Woran eine einheitliche EU-Flüchtlingspolitik scheitert
Es war einmal eine EU-Flüchtlingskrise. Doch der Ansturm ist Vergangenheit. Während Ende 2015 mehrere Tausend Menschen pro Tag ohne Visum in der Europäischen Union ankamen, sind es derzeit weniger als 300, die auf illegalen Wegen über das Mittelmeer die EU erreichen.
Die Zahlen der Ankommenden sind deutlich kleiner, doch warum schafft es die Union nicht, mit der Situation umzugehen?
Seit dem Flüchtlingsgipfel im Juni, bei dem eilig eine Absichtserklärung in Sachen Migration verfasst wurde, ist kaum Konkretes passiert. Wenige der Forderungen der EU-Staaten wurden umgesetzt.
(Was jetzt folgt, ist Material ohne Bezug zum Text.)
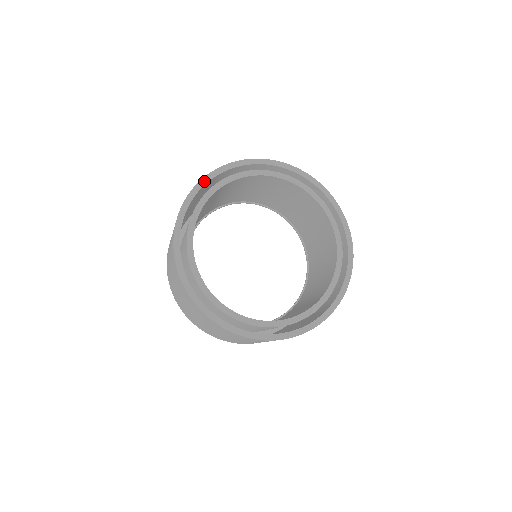
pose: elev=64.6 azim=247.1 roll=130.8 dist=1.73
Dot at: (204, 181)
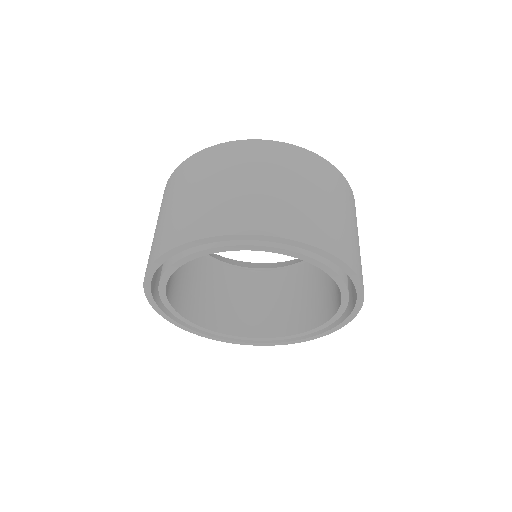
Dot at: (168, 255)
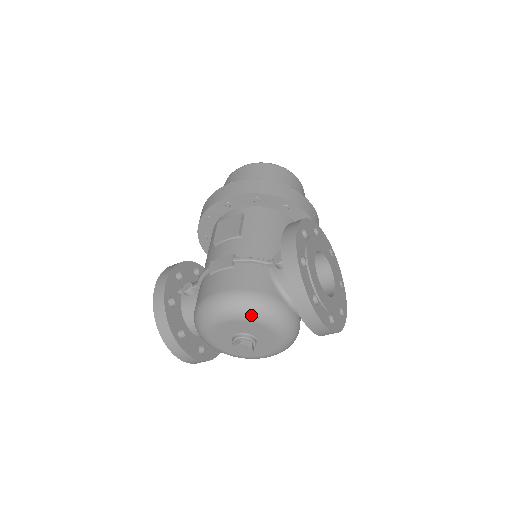
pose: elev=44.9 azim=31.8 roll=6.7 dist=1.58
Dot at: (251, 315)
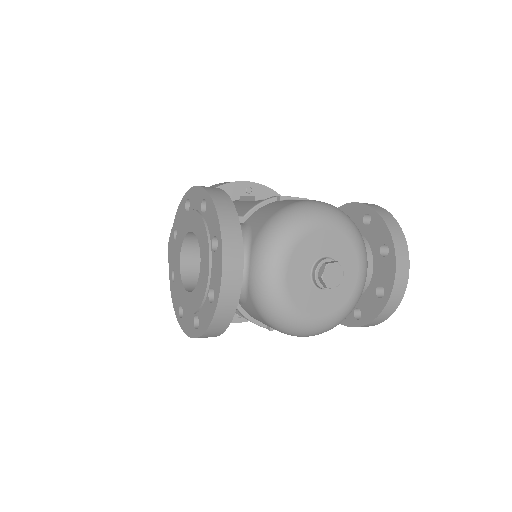
Dot at: (354, 232)
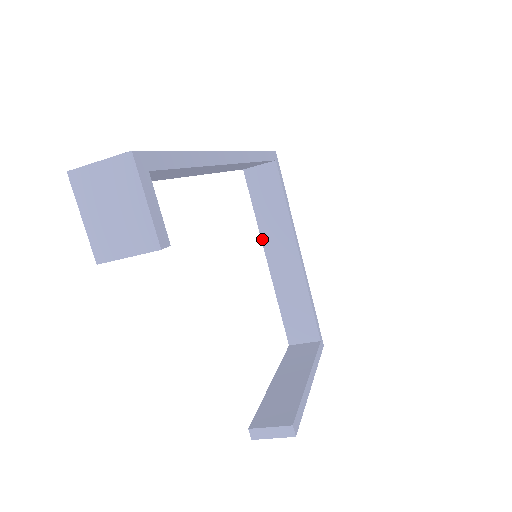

Migrationsexperte Gerald Knaus, Mitarchitekt des EU/Türkei-Deals, warnt Europa vor weiterem Zögern in der Umsetzung der Gipfelerklärung. "Wenn man in Brüssel fragt, wie es jetzt weitergehen soll, bekommt man keine Antwort", so Knaus.
Gerald Knaus warnt vor weiterem Zögern
Auf der Gipfelerklärung der EU im Juni wurden so genannte Anlandeplattformen für Flüchtlinge außerhalb der EU angedacht. "Diese Idee ist quasi tot", kommentiert Knaus gegenüber dem KURIER. Die - bereits jahrelang existierende - Idee scheitert vor allem daran, dass kein Staat in Nordafrika bereit ist, auf seinem Territorium ein solches Lager erreichten lassen will.
Außerdem war am Gipfel von kontrollierten Zentren für Migranten auf europäischem Boden die Rede, wo Migranten auf ihre Asylbescheide warten sollten. "Wir haben jetzt so genannte Hotspots in Italien oder Zentren in Spanien", sagt der Migrationsexperte, doch die funktionieren nicht, wie sie sollten. "Was aber wirklich peinlich für Europa ist, sind die Zentren in Griechenland. Dort herrschen unmenschliche Zustände, die Verfahren sind sogar verglichen mit anderen EU-Ländern extrem langsam."
Was läuft falsch? Woran scheitert eine vernünftige europäische Migrationspolitik?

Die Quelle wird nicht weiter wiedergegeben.